#### Task inputs:
-- -- --

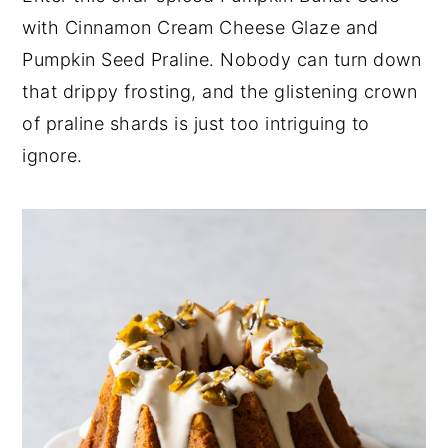
with Cinnamon Cream Cheese Glaze and
y
n
y
Pumpkin Seed Praline. Nobody can turn down
n
t
s
that drippy frosting, and the glistening crown
a
e
i
of praline shards is just too intriguing to
v
n
d
ignore.
i
t
e
g
b
a
a
t
r
i
o
n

-- -- --

#### Activity:
Count the lines in the entries above that contain the word "shards". Case counts, so match capitals exactly, and give only the number.

#### Solution to this exercise:
1